**EXERCISE DIRECTIONS:**
All lines in the listing below that hold the string "jump" are to be tallied, with only the total reported.

**DATASET SECTION:**

•••

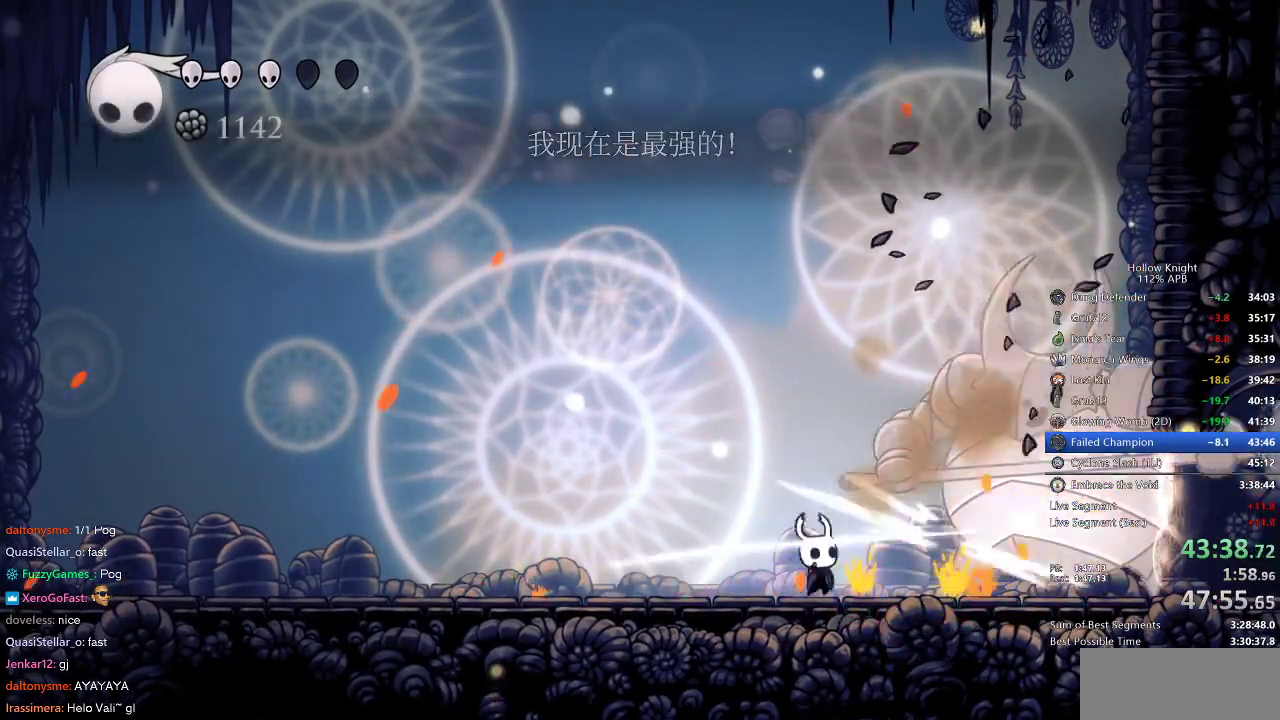
{"keys": ["jump", "left", "nail", "up"], "events": [[17, "nail", "down"], [17, "right", "up"], [100, "nail", "up"], [217, "jump", "down"], [433, "nail", "down"], [433, "up", "down"], [500, "left", "down"]]}
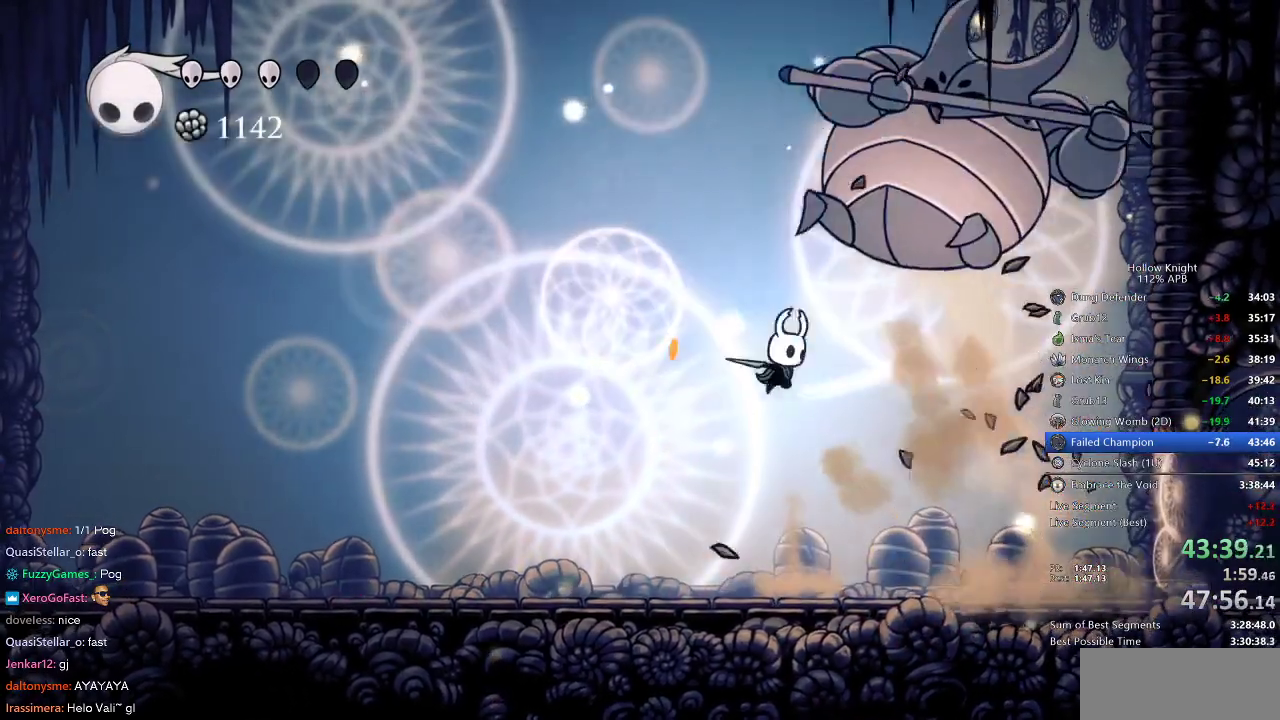
{"keys": [], "events": [[167, "nail", "up"], [233, "jump", "up"], [267, "jump", "down"], [267, "left", "up"], [400, "nail", "down"], [400, "up", "up"], [500, "jump", "up"], [500, "nail", "up"]]}
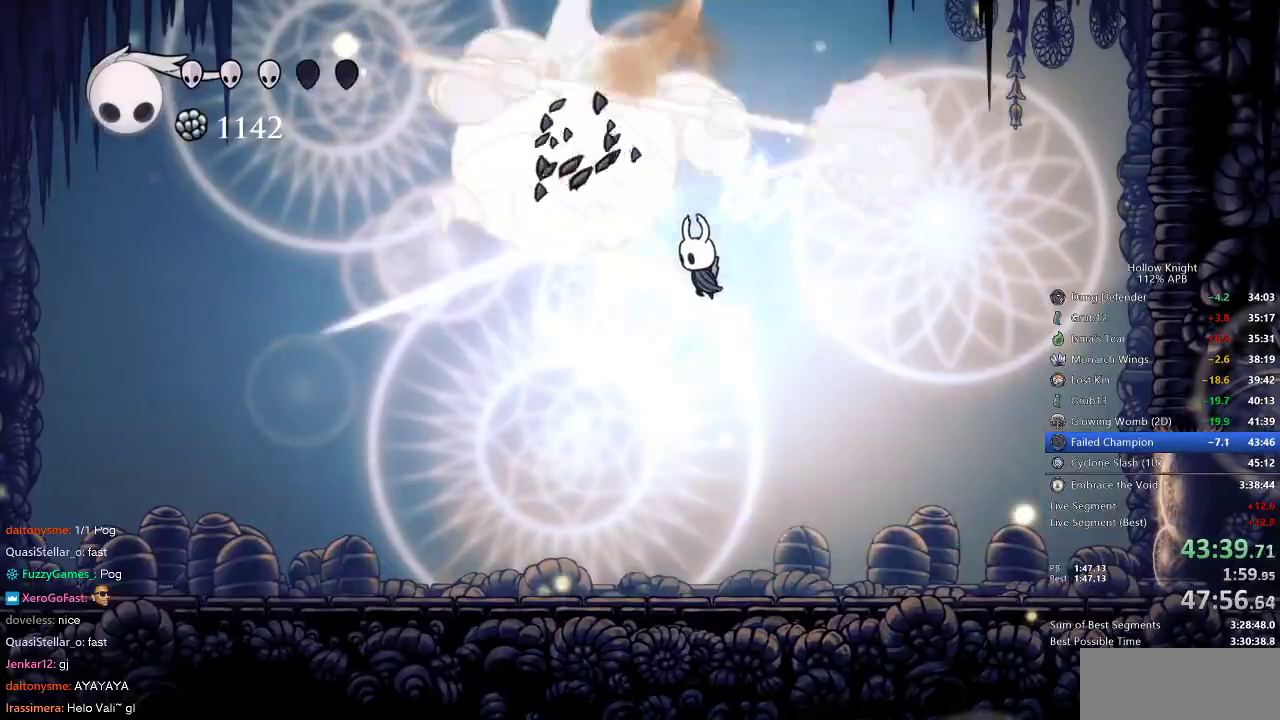
{"keys": [], "events": [[150, "left", "down"], [300, "left", "up"], [333, "nail", "down"], [483, "nail", "up"]]}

•••

**EXERCISE RESPONSE:**
2